Por Alejandro César Suárez | @alecesarsuarez
Con el ascenso de Milani, se cayó el relato. O mejor dicho, lo poco que quedaba de él. Si algo faltaba para confirmar que la bandera de los derechos humanos, ostentada durante una década con pretensiones de gesta revisionista por el kirchnerismo, sólo fue un conveniente recurso para captar votos, era esta verdadera consagración de la obediencia debida versión progre.
Ver a Hebe de Bonafini apoyando a Milani no debería sorprender a nadie. Hace tiempo que esta mujer, autoerigida en fiscal de la República, abandonó su lucha para formar parte de la claque del oficialismo. Una alineación que no surge de convicciones ideológicas, sino de conveniencias económicas, como está a la vista a través del doble salvataje recibido de parte del Gobierno, que diluyó el vergonzoso delito de los Shocklender y los «Sueños Compartidos» y la estatización de ese otro gran desfalco y ámbito de intolerancia y discurso único llamado «Universidad de las Madres».
Mientras las Madres de Plaza de Mayo de La Rioja, y hasta el Centro de Estudios Legales y Sociales (CELS) de Horacio Verbistky denuncian a Milani, Bonafini eligió tirarse de cabeza hacia la billetera millonaria de Cristina.

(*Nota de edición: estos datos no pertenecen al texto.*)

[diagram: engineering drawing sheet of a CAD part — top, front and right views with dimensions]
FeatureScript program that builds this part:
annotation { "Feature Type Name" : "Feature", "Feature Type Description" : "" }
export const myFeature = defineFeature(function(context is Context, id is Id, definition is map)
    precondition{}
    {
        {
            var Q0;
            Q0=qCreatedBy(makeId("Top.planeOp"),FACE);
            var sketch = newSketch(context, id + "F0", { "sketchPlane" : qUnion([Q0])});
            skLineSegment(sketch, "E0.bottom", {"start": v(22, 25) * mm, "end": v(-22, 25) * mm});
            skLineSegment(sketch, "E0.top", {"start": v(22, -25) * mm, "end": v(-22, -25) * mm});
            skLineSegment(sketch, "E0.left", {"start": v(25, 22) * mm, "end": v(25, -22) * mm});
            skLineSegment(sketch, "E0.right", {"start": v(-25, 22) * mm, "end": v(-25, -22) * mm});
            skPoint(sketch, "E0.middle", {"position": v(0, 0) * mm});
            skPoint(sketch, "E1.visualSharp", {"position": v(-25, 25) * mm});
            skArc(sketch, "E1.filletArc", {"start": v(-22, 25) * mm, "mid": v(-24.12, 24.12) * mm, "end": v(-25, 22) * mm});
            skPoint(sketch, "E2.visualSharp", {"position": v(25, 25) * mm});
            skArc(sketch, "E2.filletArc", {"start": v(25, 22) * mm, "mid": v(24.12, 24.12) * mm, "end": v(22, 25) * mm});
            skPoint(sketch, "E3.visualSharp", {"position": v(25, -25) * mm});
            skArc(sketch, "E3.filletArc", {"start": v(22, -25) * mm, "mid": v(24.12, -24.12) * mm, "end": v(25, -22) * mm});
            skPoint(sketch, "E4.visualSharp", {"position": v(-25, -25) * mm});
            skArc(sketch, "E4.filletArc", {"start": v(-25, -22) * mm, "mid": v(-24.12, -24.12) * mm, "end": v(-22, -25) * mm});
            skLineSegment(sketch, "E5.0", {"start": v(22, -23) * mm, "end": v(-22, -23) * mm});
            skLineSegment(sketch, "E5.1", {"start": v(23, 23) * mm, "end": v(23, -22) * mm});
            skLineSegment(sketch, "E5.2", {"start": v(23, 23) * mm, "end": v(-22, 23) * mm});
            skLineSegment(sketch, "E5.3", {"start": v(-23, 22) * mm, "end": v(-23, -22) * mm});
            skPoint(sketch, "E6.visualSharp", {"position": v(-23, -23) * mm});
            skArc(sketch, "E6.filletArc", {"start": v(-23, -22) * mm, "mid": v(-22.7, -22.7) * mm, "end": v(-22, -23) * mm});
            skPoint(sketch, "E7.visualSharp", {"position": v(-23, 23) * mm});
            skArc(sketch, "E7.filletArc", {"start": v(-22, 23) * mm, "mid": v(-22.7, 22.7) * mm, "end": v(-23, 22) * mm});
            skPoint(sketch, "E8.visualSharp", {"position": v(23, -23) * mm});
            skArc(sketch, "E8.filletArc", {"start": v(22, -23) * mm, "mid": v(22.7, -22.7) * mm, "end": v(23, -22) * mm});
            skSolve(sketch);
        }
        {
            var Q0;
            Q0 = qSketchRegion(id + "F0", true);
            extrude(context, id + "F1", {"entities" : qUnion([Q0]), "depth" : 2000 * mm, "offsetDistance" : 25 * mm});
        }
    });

Tampoco nos engañemos: Bonafini nunca fue la Madre Teresa de Calcuta, sino un cuadro político que reivindicó a los guerrilleros asesinos de la década del 70, al igual que a sus pares internacionales de la ETA y de Al Qaeda, llegando a brindar por la caída de las Torres Gemelas, y una mujer que insultó impunemente a los miembros de la Corte Suprema de Justicia y hasta amenazó con acciones que ciertamente podían desestabilizar la institucionalidad de la República, como las ideologías que pretendían instalar en nuestro país muchos de los que ella considera héroes, pero nada tenían de democráticos.
Y detrás de la máscara de los derechos humanos, también se cayó la de la «democratización de la Justicia», que el Gobierno pretendía llevar a cabo. La destitución del fiscal Campagnoli, el hombre que investigaba a Lázaro Báez, el gran socio comercial de los Kirchner, que les alquila en millones de dólares habitaciones de hoteles que nadie utiliza, demuestra qué es lo que esta gente pretende de la Justicia: que les garantice impunidad para seguir enriqueciéndose vorazmente, mientras en público se levantan las banderas progresistas y se condena a los «capitalistas».
En este caso, la tomada de pelo al sentido común no tuvo límites: fue el propio Secretario General de la Presidencia de la Nación, Oscar Parrilli, el que reconoció la veracidad de la relación comercial entre los Kirchner y uno de los mayores adjudicatarios de obra pública del país, diciendo que era «un negocio entre privados», como si eso fuera legal.
Se cayó el manto de la épica, y dejó al desnudo la realidad de codicia, conveniencias y mentiras interesadas.
Un día tenía que pasar. El relato se murió para siempre.